» **Your goal**
Where the listing below reaches the line containing "Nitrogen scenarios, 160. See also Scenarios", start writing out lines exactly, and stop once the line containing "agriculture in, 59, 738, 754–759, 926" has been written.

» **Records to process**

::::::

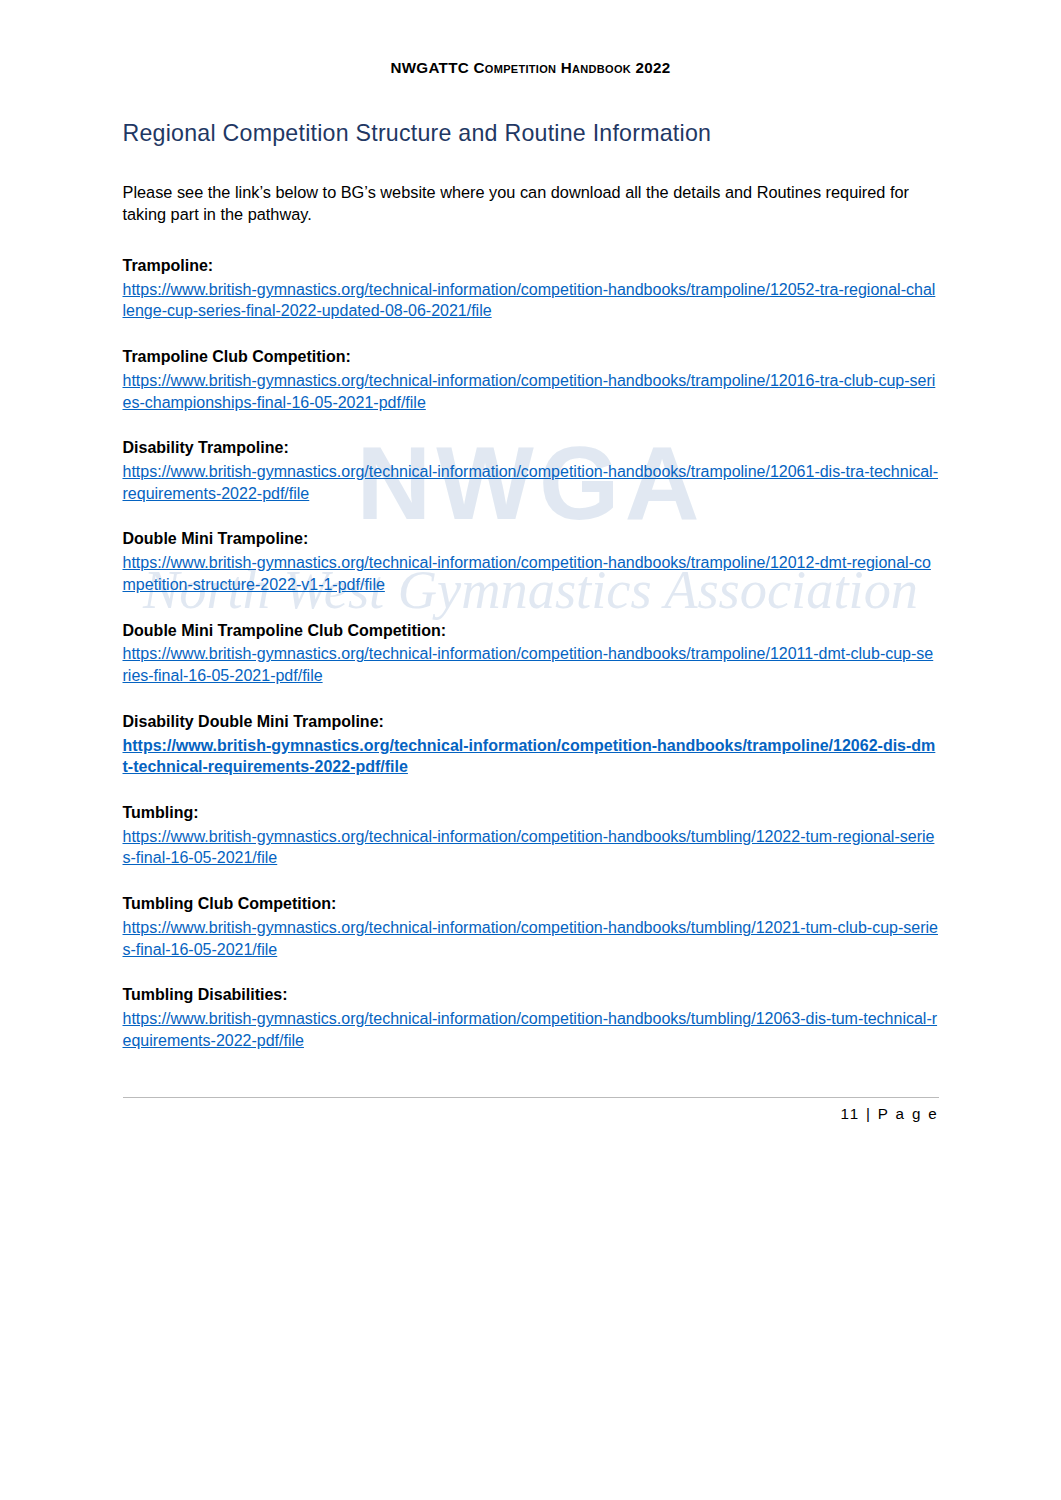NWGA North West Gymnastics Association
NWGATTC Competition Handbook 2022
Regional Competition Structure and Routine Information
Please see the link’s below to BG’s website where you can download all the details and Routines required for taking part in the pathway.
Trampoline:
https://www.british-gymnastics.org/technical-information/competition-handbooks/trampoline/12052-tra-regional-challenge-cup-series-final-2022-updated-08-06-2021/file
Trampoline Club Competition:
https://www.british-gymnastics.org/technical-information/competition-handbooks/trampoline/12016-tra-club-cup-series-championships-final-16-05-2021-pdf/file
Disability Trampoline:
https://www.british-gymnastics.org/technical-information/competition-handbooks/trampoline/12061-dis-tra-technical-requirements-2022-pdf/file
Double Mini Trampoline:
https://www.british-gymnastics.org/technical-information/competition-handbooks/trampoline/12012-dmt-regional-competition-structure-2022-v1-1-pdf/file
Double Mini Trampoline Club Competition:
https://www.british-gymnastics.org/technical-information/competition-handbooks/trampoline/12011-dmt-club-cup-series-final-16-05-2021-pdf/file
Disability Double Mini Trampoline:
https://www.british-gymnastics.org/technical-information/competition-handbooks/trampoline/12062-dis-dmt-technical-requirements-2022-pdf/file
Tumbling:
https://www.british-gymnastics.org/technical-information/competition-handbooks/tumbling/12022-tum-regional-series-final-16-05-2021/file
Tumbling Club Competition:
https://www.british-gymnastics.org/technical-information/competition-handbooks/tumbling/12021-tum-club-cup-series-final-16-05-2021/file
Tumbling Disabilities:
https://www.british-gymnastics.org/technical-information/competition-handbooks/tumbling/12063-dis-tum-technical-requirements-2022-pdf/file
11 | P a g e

::::::

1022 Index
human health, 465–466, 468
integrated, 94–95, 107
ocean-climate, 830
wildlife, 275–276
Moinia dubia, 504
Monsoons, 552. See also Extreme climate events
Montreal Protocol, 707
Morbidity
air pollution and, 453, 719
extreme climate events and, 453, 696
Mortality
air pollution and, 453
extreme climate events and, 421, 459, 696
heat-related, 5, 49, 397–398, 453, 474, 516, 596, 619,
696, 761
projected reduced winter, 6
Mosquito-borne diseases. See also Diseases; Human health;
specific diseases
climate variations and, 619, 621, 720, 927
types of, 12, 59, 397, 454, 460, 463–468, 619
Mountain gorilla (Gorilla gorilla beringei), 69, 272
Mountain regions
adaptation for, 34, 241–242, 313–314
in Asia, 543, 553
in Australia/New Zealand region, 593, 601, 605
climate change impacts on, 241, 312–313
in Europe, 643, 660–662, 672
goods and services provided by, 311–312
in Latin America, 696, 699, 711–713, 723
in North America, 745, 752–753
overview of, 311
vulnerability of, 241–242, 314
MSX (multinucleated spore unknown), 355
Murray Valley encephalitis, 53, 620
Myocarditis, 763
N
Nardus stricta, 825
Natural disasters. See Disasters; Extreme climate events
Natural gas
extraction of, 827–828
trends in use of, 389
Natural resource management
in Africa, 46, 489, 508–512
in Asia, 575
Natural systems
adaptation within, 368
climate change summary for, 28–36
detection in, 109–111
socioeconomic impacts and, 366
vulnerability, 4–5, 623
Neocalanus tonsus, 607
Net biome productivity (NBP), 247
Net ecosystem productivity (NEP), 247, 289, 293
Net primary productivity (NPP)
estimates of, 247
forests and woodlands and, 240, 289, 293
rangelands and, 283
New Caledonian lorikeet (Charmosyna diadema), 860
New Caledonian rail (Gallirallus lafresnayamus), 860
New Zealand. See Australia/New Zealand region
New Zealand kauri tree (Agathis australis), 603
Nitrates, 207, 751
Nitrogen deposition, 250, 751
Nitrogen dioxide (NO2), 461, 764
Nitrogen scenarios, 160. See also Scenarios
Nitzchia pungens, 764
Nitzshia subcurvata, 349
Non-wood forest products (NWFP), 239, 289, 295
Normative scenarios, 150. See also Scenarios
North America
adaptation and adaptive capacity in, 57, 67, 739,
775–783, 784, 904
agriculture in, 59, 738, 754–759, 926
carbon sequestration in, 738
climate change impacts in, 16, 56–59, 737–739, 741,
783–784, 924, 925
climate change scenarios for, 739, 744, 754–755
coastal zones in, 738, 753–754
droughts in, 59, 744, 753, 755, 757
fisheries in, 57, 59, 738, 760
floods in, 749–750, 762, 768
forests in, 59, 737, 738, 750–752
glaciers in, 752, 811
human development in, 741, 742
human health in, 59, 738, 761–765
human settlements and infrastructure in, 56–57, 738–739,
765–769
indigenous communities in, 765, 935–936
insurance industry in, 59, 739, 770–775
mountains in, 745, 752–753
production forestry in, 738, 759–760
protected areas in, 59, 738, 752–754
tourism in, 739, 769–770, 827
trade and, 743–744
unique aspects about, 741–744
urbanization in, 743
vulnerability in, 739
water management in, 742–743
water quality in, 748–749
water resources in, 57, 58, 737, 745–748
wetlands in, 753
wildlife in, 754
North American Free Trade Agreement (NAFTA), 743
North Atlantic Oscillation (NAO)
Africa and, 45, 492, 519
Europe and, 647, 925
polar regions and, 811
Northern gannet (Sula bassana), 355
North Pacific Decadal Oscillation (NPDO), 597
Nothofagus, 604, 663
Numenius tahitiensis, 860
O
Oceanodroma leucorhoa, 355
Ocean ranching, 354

::::::

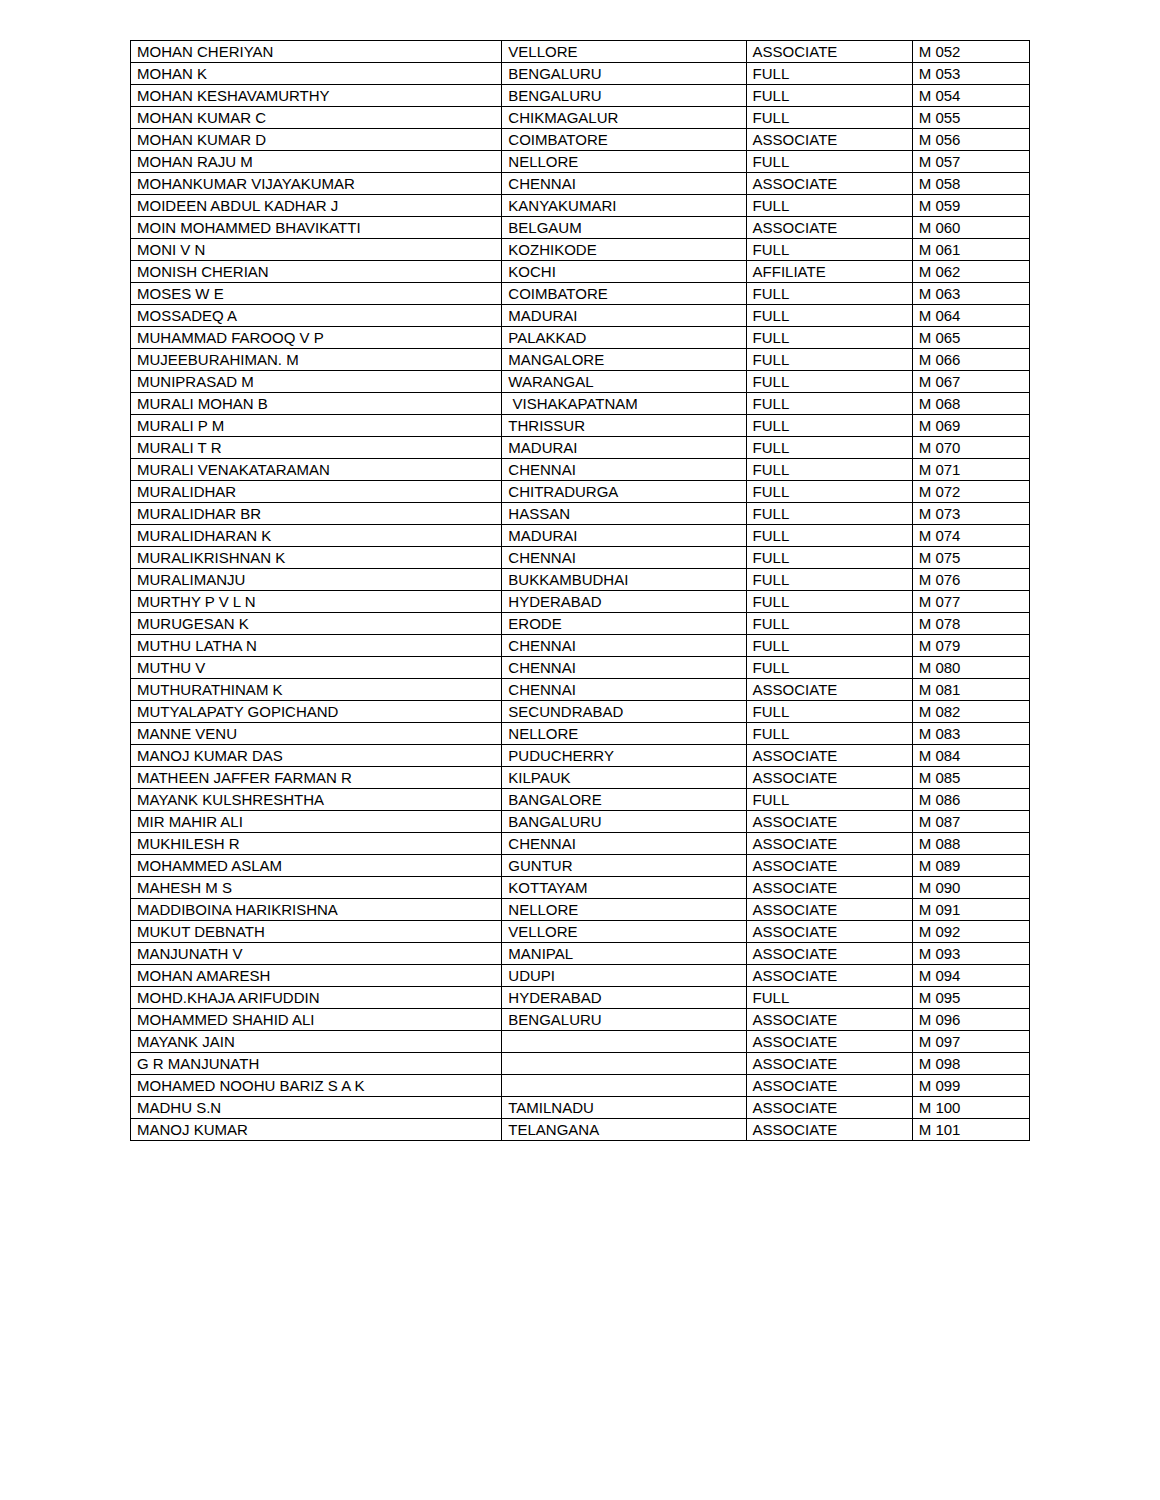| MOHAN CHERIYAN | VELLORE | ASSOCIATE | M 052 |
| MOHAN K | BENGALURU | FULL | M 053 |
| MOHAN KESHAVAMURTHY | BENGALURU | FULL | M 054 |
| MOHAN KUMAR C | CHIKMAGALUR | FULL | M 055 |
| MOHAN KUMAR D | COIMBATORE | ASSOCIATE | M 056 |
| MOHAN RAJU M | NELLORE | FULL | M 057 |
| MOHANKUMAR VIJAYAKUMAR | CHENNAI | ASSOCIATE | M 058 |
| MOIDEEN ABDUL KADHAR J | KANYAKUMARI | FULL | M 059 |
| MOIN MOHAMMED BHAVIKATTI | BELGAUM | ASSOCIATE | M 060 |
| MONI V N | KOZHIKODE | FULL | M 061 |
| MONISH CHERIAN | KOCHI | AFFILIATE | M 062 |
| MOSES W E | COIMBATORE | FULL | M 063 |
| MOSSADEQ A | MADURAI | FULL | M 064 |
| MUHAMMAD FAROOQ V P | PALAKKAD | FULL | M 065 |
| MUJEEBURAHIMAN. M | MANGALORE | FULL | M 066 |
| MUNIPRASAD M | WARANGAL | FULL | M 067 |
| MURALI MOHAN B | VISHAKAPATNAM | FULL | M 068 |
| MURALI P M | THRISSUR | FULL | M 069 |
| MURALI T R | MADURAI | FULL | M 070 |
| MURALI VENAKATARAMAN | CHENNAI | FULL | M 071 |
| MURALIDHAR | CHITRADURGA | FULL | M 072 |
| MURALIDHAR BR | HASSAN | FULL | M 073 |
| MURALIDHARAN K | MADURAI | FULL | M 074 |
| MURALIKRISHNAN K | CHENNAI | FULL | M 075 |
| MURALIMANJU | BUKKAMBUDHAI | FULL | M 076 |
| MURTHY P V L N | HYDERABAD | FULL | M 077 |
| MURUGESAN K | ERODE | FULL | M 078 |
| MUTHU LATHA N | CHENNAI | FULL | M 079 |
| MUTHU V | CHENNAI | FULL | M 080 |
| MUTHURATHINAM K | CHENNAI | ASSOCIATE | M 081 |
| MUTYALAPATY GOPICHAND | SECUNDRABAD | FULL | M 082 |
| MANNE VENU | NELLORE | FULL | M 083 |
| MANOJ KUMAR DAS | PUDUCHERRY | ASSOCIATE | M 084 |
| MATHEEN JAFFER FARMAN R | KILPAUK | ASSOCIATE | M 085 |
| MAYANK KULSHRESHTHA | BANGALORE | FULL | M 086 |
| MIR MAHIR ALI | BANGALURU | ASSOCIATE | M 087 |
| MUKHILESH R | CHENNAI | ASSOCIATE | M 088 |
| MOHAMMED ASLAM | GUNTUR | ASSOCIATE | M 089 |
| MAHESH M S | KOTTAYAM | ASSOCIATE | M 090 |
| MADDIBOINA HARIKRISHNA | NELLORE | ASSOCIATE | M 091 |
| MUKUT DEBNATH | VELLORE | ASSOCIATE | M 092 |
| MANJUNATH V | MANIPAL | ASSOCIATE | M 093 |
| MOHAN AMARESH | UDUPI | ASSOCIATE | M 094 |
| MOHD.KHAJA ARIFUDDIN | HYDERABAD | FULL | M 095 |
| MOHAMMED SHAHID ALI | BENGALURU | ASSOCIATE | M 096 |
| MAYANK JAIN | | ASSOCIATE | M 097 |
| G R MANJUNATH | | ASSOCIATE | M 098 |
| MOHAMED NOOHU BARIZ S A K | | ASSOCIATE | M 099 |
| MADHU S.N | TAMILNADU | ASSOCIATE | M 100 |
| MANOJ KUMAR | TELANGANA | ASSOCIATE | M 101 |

::::::

» **Task output**
Nitrogen scenarios, 160. See also Scenarios
Nitzchia pungens, 764
Nitzshia subcurvata, 349
Non-wood forest products (NWFP), 239, 289, 295
Normative scenarios, 150. See also Scenarios
North America
adaptation and adaptive capacity in, 57, 67, 739,
775–783, 784, 904
agriculture in, 59, 738, 754–759, 926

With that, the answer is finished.